Answer these questions about the text on a marriage.
1. Whose wisdom did the husband seek out?
2. How often did the couple visit a Christian counselor?
3. Which Bible chapter and verses are quoted?

Text for analysis:

--- --- ---

God sent his angels – in the form of the most Christ-like friends and mentors a girl ever had. They lifted me up and shared with me and encouraged me and prayed with me. I was counseled by a few key men and women who had loved and forgiven with the supernatural power only God could provide. I was so covered in prayer and in love. I would not beg my husband to stay, but I would keep my promise to God and I would love Him; and HE would help me love and forgive my husband, no matter what path he ultimately chose.
As his story unraveled over the next few weeks, my husband cracked. Broke. Crumbled. He sought out the wisdom of godly men. He prayed, sweating, crying; continually. I prayed with him. I prayed over him. I prayed alone. He prayed alone. He had hit rock bottom. He was stripped bare and it was agonizing, for both him to experience and for me to witness. My husband, my strong, perfect, and devoted husband–weak and struggling and ugly and hurting. Looking back I know that God could not have answered my original prayer until both of us were at a place where we were forced to take a good long look at our relationship with Him and where we could only depend on Him and Him alone. When I asked that He do a mighty work in us so that we could do a mighty work for Him, instead of just zapping us with happy feelings, God had said “Ok….buckle up and get ready, cause this is gonna sting.”
What happened over the course of the next few days, weeks, and months, was something the world will tell you never happens. God surrounded both of us with angels. Miraculous changes took place in my husband almost daily. He faced and fought his demons with the Lord’s strength. We started visiting a Christian counselor every week. We realized that, up until that point, everything we’d been doing in our marriage had been so, so wrong. We had loved each other ineffectively by not putting God first, not really. And although I may not have physically cheated on my husband, I had broken marriage vows again and again throughout the years by failing to unconditionally love, honor and respect him–but we were more committed than ever to becoming friends again and to seeing each other as Christ sees us, forgiving as Christ forgives, and loving as Christ loves–for better or for worse. It is definitely so much easier said than done but it is the only way to survive even the most problem-free marriage.
There are still so many days that I am absolutely nauseous over the thought of him cheating or over the memory of those days and weeks. I still cannot fully trust him–but I do trust God, and His plans are not only best, they’re unstoppable. I’ve come to better understand the kind of love the bible describes in 1 Corinthians 13: “Love is patient, love is kind, it isn’t jealous, it doesn’t brag, it isn’t arrogant, it isn’t rude, it doesn’t seek its own advantage, it isn’t irritable, it doesn’t keep a record of complaints, it isn’t happy with injustice, but it is happy with the truth. Love bears all things, believes in all things, hopes for all things, endures all things.” (1 Corinthians 13:4-7) And I know now that a love like this is only achievable through Jesus.

--- --- ---

Text extracted from each page
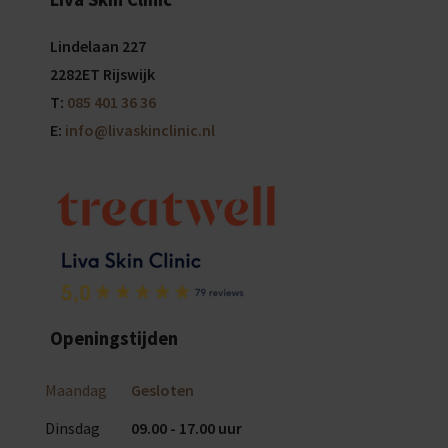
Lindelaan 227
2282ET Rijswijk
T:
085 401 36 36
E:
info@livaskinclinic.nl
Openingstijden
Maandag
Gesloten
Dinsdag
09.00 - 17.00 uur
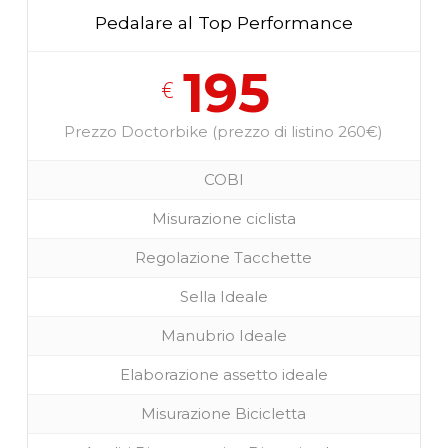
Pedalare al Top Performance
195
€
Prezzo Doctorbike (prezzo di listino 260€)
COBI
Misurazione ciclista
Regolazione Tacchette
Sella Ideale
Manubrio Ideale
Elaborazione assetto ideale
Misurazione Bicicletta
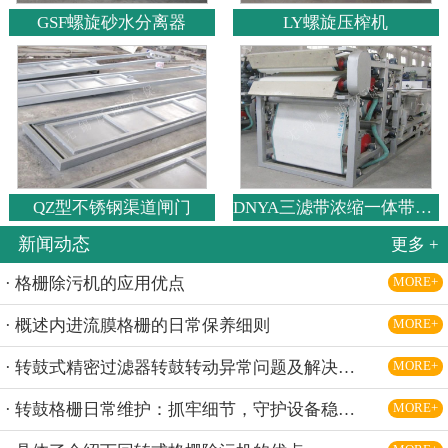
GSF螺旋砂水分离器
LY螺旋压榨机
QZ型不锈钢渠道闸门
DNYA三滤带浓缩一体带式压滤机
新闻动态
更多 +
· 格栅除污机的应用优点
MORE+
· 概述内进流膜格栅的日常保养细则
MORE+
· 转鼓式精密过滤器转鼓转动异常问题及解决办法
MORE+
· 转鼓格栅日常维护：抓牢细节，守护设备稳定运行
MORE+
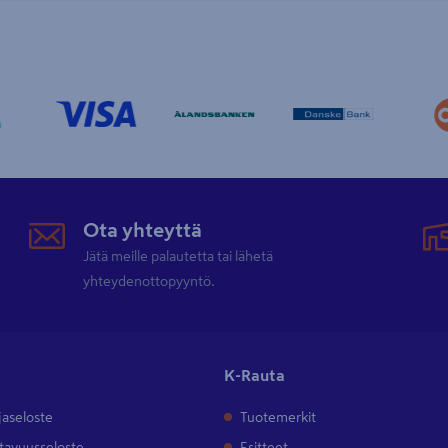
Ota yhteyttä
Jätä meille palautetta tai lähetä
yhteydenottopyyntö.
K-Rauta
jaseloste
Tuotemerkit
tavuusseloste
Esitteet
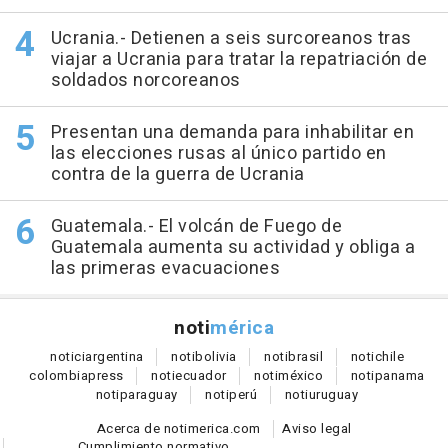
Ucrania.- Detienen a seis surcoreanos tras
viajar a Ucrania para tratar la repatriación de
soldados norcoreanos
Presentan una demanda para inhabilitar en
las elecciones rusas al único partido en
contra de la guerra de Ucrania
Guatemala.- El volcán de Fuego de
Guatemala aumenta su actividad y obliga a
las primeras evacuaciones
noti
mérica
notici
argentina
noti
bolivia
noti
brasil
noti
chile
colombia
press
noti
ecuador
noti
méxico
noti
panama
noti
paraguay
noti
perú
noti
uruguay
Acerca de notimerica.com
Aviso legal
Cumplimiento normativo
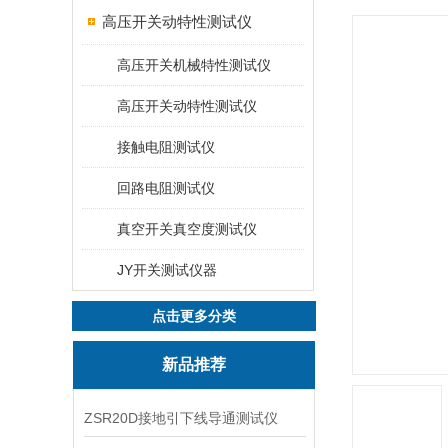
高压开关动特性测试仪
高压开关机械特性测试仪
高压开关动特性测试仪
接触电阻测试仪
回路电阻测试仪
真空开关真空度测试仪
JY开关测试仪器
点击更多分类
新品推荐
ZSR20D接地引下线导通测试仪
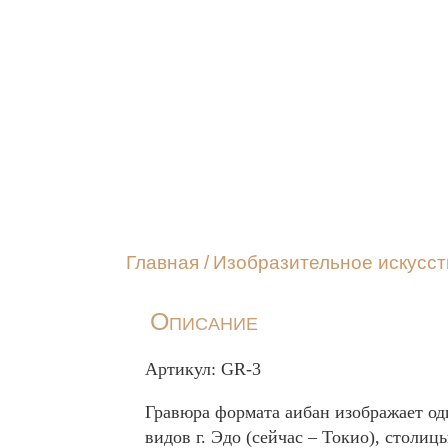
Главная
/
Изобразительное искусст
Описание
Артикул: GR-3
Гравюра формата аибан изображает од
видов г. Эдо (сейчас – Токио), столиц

--- --- ---

Task solution:
1. The wisdom of godly men.
2. Every week.
3. 1 Corinthians 13:4-7.